§ TASK OBJECTIVE
The entries below are to be reproduced in full, exactly as written.

§ EXERCISE DATA

++++

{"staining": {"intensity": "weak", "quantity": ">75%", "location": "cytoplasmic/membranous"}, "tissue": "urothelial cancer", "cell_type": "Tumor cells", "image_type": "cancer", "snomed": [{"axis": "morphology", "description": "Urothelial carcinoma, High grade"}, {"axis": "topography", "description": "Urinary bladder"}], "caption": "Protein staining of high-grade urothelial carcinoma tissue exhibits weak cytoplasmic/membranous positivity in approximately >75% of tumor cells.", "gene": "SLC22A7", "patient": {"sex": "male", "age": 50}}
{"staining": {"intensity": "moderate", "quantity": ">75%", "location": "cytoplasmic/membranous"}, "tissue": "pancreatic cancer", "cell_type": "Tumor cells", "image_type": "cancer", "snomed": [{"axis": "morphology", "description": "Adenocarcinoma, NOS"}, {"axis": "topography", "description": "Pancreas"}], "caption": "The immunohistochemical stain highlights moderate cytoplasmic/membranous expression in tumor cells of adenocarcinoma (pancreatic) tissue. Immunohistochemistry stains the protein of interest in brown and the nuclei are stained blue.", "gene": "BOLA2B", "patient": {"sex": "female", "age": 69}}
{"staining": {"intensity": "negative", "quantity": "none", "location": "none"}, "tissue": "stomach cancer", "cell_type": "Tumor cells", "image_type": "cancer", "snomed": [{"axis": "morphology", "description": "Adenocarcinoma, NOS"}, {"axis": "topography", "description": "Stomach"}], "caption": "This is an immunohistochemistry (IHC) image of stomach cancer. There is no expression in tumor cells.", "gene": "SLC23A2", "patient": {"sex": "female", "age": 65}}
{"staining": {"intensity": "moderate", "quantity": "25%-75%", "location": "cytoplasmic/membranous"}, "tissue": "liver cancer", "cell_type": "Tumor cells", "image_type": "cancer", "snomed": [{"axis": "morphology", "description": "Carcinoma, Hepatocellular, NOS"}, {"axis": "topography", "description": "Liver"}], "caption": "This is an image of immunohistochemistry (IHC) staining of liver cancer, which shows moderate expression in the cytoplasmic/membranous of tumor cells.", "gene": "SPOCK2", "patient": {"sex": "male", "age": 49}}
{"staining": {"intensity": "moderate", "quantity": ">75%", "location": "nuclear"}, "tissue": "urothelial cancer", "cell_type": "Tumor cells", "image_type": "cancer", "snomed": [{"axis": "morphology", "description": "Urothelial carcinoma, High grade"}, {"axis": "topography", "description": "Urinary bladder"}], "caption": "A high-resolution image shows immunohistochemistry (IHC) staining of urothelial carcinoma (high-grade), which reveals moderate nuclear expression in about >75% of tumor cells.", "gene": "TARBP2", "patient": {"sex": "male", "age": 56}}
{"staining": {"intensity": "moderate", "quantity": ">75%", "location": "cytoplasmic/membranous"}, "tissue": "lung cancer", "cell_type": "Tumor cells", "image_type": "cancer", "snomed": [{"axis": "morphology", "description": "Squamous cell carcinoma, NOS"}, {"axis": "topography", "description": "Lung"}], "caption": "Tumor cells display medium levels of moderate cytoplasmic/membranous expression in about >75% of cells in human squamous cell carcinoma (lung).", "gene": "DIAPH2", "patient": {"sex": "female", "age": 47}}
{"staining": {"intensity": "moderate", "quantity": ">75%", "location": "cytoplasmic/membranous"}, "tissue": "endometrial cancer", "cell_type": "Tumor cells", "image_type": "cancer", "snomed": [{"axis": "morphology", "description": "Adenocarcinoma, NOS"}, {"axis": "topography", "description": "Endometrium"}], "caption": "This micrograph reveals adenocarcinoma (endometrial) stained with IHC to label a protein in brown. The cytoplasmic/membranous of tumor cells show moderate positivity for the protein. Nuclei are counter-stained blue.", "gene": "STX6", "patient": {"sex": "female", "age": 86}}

++++

§ SOLUTION TO THIS PROBLEM
{"staining": {"intensity": "weak", "quantity": ">75%", "location": "cytoplasmic/membranous"}, "tissue": "urothelial cancer", "cell_type": "Tumor cells", "image_type": "cancer", "snomed": [{"axis": "morphology", "description": "Urothelial carcinoma, High grade"}, {"axis": "topography", "description": "Urinary bladder"}], "caption": "Protein staining of high-grade urothelial carcinoma tissue exhibits weak cytoplasmic/membranous positivity in approximately >75% of tumor cells.", "gene": "SLC22A7", "patient": {"sex": "male", "age": 50}}
{"staining": {"intensity": "moderate", "quantity": ">75%", "location": "cytoplasmic/membranous"}, "tissue": "pancreatic cancer", "cell_type": "Tumor cells", "image_type": "cancer", "snomed": [{"axis": "morphology", "description": "Adenocarcinoma, NOS"}, {"axis": "topography", "description": "Pancreas"}], "caption": "The immunohistochemical stain highlights moderate cytoplasmic/membranous expression in tumor cells of adenocarcinoma (pancreatic) tissue. Immunohistochemistry stains the protein of interest in brown and the nuclei are stained blue.", "gene": "BOLA2B", "patient": {"sex": "female", "age": 69}}
{"staining": {"intensity": "negative", "quantity": "none", "location": "none"}, "tissue": "stomach cancer", "cell_type": "Tumor cells", "image_type": "cancer", "snomed": [{"axis": "morphology", "description": "Adenocarcinoma, NOS"}, {"axis": "topography", "description": "Stomach"}], "caption": "This is an immunohistochemistry (IHC) image of stomach cancer. There is no expression in tumor cells.", "gene": "SLC23A2", "patient": {"sex": "female", "age": 65}}
{"staining": {"intensity": "moderate", "quantity": "25%-75%", "location": "cytoplasmic/membranous"}, "tissue": "liver cancer", "cell_type": "Tumor cells", "image_type": "cancer", "snomed": [{"axis": "morphology", "description": "Carcinoma, Hepatocellular, NOS"}, {"axis": "topography", "description": "Liver"}], "caption": "This is an image of immunohistochemistry (IHC) staining of liver cancer, which shows moderate expression in the cytoplasmic/membranous of tumor cells.", "gene": "SPOCK2", "patient": {"sex": "male", "age": 49}}
{"staining": {"intensity": "moderate", "quantity": ">75%", "location": "nuclear"}, "tissue": "urothelial cancer", "cell_type": "Tumor cells", "image_type": "cancer", "snomed": [{"axis": "morphology", "description": "Urothelial carcinoma, High grade"}, {"axis": "topography", "description": "Urinary bladder"}], "caption": "A high-resolution image shows immunohistochemistry (IHC) staining of urothelial carcinoma (high-grade), which reveals moderate nuclear expression in about >75% of tumor cells.", "gene": "TARBP2", "patient": {"sex": "male", "age": 56}}
{"staining": {"intensity": "moderate", "quantity": ">75%", "location": "cytoplasmic/membranous"}, "tissue": "lung cancer", "cell_type": "Tumor cells", "image_type": "cancer", "snomed": [{"axis": "morphology", "description": "Squamous cell carcinoma, NOS"}, {"axis": "topography", "description": "Lung"}], "caption": "Tumor cells display medium levels of moderate cytoplasmic/membranous expression in about >75% of cells in human squamous cell carcinoma (lung).", "gene": "DIAPH2", "patient": {"sex": "female", "age": 47}}
{"staining": {"intensity": "moderate", "quantity": ">75%", "location": "cytoplasmic/membranous"}, "tissue": "endometrial cancer", "cell_type": "Tumor cells", "image_type": "cancer", "snomed": [{"axis": "morphology", "description": "Adenocarcinoma, NOS"}, {"axis": "topography", "description": "Endometrium"}], "caption": "This micrograph reveals adenocarcinoma (endometrial) stained with IHC to label a protein in brown. The cytoplasmic/membranous of tumor cells show moderate positivity for the protein. Nuclei are counter-stained blue.", "gene": "STX6", "patient": {"sex": "female", "age": 86}}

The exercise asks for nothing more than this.